AVAILABLE DATA:
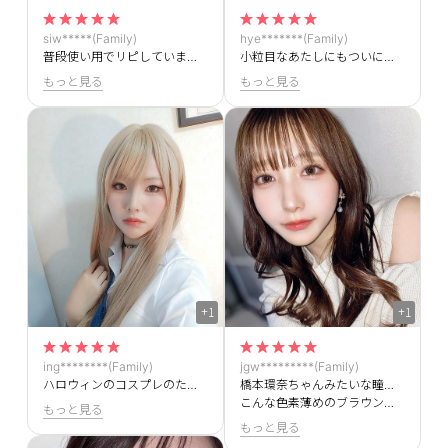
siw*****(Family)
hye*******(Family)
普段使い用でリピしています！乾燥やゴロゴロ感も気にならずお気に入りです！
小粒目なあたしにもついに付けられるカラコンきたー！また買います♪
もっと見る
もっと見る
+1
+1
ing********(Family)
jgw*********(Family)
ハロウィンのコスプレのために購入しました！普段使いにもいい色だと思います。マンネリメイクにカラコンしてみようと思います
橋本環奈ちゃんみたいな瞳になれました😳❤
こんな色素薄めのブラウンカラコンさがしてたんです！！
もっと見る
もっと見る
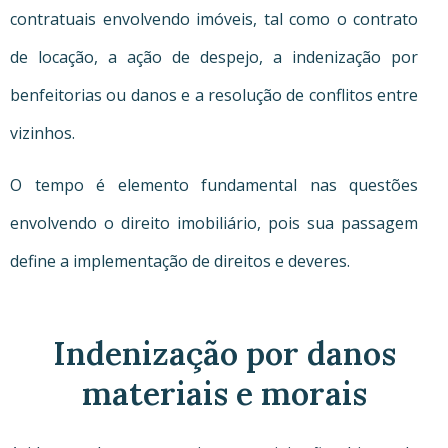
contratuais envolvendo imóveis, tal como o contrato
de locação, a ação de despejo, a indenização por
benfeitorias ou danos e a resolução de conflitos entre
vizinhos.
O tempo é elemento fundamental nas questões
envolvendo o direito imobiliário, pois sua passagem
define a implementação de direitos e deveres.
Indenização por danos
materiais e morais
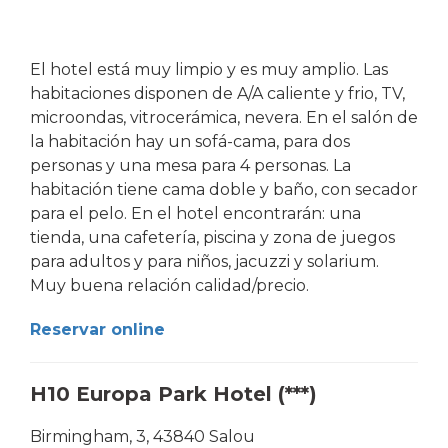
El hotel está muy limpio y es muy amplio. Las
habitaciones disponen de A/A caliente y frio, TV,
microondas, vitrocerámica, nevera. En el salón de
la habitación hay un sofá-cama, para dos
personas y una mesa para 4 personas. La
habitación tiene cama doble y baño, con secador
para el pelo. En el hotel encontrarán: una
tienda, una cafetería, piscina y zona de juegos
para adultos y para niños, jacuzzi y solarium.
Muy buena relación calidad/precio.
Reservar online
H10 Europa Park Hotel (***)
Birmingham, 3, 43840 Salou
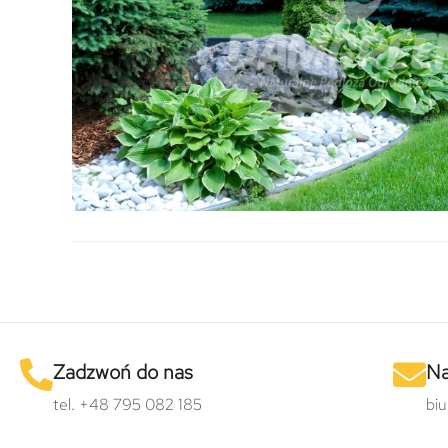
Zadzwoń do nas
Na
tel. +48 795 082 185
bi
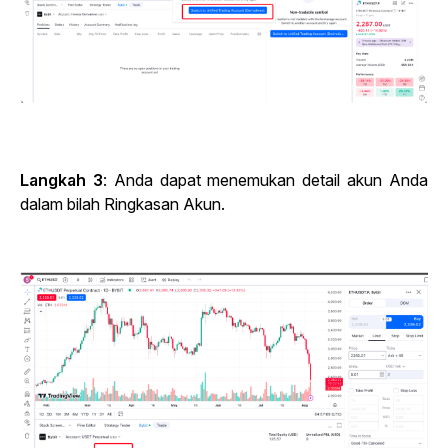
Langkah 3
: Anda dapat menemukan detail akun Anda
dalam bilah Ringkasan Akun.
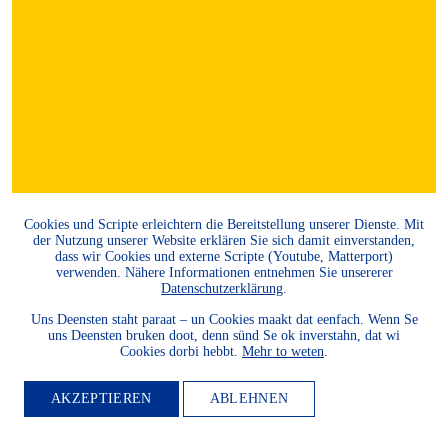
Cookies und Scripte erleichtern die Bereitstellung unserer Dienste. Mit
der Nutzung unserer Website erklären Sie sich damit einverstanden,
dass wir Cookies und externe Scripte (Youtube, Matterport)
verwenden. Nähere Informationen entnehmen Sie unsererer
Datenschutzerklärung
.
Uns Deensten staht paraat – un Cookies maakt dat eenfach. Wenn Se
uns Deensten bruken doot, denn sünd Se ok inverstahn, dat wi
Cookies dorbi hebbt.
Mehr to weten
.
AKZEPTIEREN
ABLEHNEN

WHAT NEEDS TO BE DONE: Each line of the listing above that includes the word "cama" should be copied.

RESPONSE AREA:
la habitación hay un sofá-cama, para dos
habitación tiene cama doble y baño, con secador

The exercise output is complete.